BTW, the PIC10F206 will run just fine from the 3 V battery and has a spiffy two-input comparator you can use to set the "trip point" of the LDR. I will see if I can gin one up for you when I get back to Dayton.

Hop

 

[chopnhack]

Temporarily disconnect the connection between the base of the first transistor and the potentiometer wiper. Measure the voltage between the pot wiper and the negative terminal of the battery, It should vary from 0 to approximately 3 V (the battery voltage). Do this using the 100 kΩ pot.

0.4v-1.7v with 100k pot - checked the resistance of the pot and it seems to be fine sweeping from 1.4-ohm to 10k - wierd

0.22mV-2.95v with 500k pot

 

[Arouse1973]

Do you have the bottom end of the POT connected to 0 Volts?
Adam

 

[hevans1944]

0.4v-1.7v with 100k pot - checked the resistance of the pot and it seems to be fine sweeping from 1.4-ohm to 10k - wierd

0.22mV-2.95v with 500k pot

Yikes! That 100 kΩ pot is loading the hell out of your 3 V battery. Something wrong there. Is it possible you have the pot wired wrong? As a rheostat instead of as a potentiometer, perhaps? When you say "it seems to be fine sweeping from 1.4-ohm to 10k" what does that mean? It's a 100 kΩ pot. Where does the 10k come into play?

 

[chopnhack]

Do you have the bottom end of the POT connected to 0 Volts?
Adam

Hi Adam - not directly, it goes through the LDR first.

 

[chopnhack]

Yikes! That 100 kΩ pot is loading the hell out of your 3 V battery. Something wrong there. Is it possible you have the pot wired wrong? As a rheostat instead of as a potentiometer, perhaps? When you say "it seems to be fine sweeping from 1.4-ohm to 10k" what does that mean? It's a 100 kΩ pot. Where does the 10k come into play?

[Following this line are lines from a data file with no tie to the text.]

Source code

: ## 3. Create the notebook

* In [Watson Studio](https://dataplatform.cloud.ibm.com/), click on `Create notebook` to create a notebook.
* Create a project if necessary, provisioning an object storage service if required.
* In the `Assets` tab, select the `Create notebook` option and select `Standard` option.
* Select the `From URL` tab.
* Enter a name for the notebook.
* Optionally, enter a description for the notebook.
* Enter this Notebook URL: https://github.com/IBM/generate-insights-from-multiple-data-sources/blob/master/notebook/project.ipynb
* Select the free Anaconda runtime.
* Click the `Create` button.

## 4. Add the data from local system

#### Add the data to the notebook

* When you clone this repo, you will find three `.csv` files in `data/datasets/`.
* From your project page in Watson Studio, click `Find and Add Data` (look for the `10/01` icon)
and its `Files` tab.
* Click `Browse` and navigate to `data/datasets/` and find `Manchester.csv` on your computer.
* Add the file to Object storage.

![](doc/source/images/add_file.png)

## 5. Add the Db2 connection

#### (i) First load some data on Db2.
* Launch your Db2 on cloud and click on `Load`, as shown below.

I forgot!! I had swapped the 100k out with a 10k yesterday when I was fiddling with it - sorry about that

 

[Arouse1973]

Ah sorry I thought you removed the LDR....So the voltages you are measuring, this is with the LDR in circuit now?

 

[Arouse1973]

Ok I am getting a bit lost now. Can you just recap where you are now as far as it working, and what resistor values you are using.
Adam

 

[chopnhack]

Ok I am getting a bit lost now. Can you just recap where you are now as far as it working, and what resistor values you are using.
Adam

The 1M resistor was replaced with a 10k resistor (brown-black-black-red - I write this to check myself, Adam not you - I am befuddled by a simple analog voltage divider right now! )

The LDR is in place and the pot is a 104 100k with center tap between LDR and 100k resistor. 100k resistor going to Vcc. Pot shows smooth transition of resistance across spectrum. In circuit, voltage ranges from .124V-.68v while LDR is illuminated. When dark it rises to 2.1 (continues to climb extremely slowly).

 

[chopnhack]

With the 10 kΩ resistor connected to positive terminal of the battery, the other end of 10 kΩ resistor connected to top of potentiometer, bottom of potentiometer connected to emitter of second transistor and negative terminal of the battery, you should now have a variable voltage divider between the wiper of the potentiometer and the negative terminal of the battery. Temporarily disconnect the connection between the base of the first transistor and the potentiometer wiper. Measure the voltage between the pot wiper and the negative terminal of the battery, It should vary from 0 to approximately 3 V (the battery voltage). Do this using the 100 kΩ pot. Replace the 100 kΩ pot with the 500 kΩ pot and do it again. The results should be approximately the same.

Ok, repeating these instructions with the LDR removed - I get a correct voltage divider - each pot 100k and 500k give 0-2.9v swings. I must have miswired the first run.